Gustavo könnte nie auf die Deutsche Schule gehen, die monatlich 320 Euro Schulgebühr kostet. Er besucht unsere gebührenfreie Schule "Belén" in der Población Villa O'Higgins im südlichen Stadtteil La Florida, der auch ein Kindergarten angeschlossen ist. Der Staat gibt uns monatlich pro Kind umgerechnet 35 Euro, sofern der Schüler auch wirklich den ganzen Monat anwesend ist. Das ist eigentlich zu wenig. Trotzdem hielt Gisela immer an diesem Projekt fest. "Christus stellt uns an die Seite der Armen", sagt sie. Und: "Was wären wir ohne Belén? Und was wäre Belén ohne die Versöhnungsgemeinde?"

Für meine Familie und mich war der Beginn hier vor acht Jahren nicht einfach. Wir alle mussten Spanisch lernen. Die Gemeinde zählte nur ungefähr 50 Mitglieder. Gerade hatte sie eine eigene Kirche bekommen. Das Pfarrhaus lag weit entfernt. Wir mussten als Erstes ein Pfarrhaus neben der Kirche bauen, in das wir dann zwei Jahren später einziehen konnten.

Doch nach und nach hat sich eine lebendige Gemeinde gebildet. Lange schon gibt es eine wunderbare Kindergottesdienstarbeit mit einem Mitarbeiterkreis aus konfirmierten Jugendlichen. Einer von ihnen, Immanuel, feiert seit kurzem mit einigen Freunden Taizé-Andachten. Ein Gemeindechor singt hin und wieder in den Gottesdiensten. Unterschiedliche Bibelgruppen treffen sich. Die Versöhnungsgemeinde ist auf 170 eingetragene Mitglieder angewachsen, mit Kindern sind wir gut 300. Hauptsächlich sind es Deutsche und Deutsch-Chilenen, aber auch einige Chilenen. Wir sprechen Deutsch und Spanisch.
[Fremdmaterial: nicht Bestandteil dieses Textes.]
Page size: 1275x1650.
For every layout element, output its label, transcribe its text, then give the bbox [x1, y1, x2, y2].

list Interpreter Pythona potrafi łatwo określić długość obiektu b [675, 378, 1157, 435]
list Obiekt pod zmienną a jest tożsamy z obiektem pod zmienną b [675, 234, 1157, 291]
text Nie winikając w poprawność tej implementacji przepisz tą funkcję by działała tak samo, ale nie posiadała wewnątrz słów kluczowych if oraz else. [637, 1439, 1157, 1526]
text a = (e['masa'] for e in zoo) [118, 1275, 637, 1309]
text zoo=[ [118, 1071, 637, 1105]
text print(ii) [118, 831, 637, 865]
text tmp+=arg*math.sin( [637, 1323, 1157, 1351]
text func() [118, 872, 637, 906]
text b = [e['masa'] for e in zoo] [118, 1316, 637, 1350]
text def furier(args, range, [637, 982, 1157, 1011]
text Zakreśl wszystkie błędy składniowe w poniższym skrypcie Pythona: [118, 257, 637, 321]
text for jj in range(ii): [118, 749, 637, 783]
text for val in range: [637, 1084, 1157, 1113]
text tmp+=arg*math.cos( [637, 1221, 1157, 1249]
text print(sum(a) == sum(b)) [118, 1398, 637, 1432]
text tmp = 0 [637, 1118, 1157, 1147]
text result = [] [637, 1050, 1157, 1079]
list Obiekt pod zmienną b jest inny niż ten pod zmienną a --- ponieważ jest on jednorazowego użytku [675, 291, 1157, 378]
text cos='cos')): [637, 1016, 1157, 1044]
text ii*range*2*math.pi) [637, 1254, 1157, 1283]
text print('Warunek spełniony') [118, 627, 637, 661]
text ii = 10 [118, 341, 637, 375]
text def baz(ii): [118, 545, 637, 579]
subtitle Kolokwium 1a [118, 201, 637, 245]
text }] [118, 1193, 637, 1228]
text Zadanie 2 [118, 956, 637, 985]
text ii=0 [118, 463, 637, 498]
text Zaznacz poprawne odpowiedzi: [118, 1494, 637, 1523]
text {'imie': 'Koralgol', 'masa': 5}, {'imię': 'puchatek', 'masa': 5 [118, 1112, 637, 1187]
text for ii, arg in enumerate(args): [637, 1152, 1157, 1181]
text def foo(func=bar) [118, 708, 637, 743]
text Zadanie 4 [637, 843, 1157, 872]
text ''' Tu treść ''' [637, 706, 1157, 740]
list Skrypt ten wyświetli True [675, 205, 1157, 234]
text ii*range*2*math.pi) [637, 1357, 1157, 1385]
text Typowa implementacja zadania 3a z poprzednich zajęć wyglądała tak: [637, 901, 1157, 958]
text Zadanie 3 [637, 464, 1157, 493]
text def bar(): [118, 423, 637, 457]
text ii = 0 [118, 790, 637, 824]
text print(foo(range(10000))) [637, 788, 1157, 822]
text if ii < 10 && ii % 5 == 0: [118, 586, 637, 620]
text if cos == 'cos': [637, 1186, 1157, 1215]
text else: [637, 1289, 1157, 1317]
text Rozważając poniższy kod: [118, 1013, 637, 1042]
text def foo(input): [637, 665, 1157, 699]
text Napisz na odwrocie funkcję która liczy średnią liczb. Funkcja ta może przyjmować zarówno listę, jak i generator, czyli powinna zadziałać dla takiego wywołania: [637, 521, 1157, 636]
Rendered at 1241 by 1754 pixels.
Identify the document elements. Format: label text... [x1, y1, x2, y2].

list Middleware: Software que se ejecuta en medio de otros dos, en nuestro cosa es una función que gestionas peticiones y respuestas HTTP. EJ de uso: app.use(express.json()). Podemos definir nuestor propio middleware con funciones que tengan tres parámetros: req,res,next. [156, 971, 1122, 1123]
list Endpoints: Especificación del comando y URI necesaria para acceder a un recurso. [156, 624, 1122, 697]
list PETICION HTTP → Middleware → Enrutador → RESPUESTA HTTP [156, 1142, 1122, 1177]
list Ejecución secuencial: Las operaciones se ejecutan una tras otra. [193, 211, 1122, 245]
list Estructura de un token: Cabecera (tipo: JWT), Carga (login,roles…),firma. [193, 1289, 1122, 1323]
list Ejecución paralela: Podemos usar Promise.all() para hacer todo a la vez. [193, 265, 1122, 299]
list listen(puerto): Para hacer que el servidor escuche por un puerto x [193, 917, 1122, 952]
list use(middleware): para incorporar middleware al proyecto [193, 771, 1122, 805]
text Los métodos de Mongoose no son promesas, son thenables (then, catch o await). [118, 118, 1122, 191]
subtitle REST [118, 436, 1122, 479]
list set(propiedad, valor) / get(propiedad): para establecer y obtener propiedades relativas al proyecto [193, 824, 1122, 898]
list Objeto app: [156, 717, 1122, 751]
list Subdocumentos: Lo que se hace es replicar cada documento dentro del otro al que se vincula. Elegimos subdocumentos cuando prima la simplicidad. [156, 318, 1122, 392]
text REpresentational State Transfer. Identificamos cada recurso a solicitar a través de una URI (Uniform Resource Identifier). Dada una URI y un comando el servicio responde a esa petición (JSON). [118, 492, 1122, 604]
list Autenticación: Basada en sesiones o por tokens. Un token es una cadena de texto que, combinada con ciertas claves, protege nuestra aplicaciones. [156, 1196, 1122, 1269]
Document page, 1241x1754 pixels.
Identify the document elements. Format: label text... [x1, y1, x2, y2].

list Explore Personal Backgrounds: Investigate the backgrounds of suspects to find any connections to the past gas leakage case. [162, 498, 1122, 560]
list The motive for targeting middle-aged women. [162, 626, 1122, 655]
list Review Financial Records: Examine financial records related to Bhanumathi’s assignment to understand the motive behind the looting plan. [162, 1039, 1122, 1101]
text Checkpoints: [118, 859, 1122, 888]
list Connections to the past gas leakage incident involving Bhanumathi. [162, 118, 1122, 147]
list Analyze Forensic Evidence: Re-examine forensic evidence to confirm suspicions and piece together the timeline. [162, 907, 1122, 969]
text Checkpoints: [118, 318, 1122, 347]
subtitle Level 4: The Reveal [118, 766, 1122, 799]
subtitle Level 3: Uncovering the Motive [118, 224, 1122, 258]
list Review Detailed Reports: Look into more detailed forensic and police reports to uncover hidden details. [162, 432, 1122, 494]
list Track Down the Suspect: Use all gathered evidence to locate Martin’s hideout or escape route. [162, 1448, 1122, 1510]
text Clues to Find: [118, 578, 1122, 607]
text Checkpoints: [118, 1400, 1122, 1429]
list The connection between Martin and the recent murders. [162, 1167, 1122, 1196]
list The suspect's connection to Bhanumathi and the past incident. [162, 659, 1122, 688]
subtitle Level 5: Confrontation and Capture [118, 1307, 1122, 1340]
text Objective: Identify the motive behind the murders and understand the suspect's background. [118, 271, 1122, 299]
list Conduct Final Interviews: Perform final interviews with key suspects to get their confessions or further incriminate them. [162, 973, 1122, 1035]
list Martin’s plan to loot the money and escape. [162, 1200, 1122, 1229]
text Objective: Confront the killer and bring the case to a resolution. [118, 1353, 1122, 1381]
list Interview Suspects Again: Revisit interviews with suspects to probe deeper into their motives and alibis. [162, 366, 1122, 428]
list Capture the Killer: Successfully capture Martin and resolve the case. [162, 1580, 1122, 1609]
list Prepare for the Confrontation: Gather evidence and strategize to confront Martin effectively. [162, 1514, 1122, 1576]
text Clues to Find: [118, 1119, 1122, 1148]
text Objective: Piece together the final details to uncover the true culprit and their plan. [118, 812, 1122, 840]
Und immer wieder versuchen wir, weitere Brücken zu bauen. Etwa zur Deutschen Schule. Dort erteile ich an zwei Tagen evangelischen Religionsunterricht und erzähle den Schülern auch von Belén - für sie eine völlig andere Welt. Außerdem unterstützt uns das Sozialwerk der Deutschen Schule. Etwa mit Altkleidern, die wir verkaufen und mit deren Erlös wir neulich ein Kopiergerät für die Schule anschaffen konnten. Mit der großen jüdischen Gemeinde in Santiago gedenken wir jährlich der Reichspogromnacht. Ihr gehören zahlreiche Schoah-Überlebende an. Rabbiner Samuel Szteinhendlers Großeltern waren in Auschwitz. Eine ­Dame namens Ana Veghazi hat mir von ihrem Hungermarsch in Ungarn erzählt, den sie gegen Ende des Zweiten Weltkriegs überlebt hat.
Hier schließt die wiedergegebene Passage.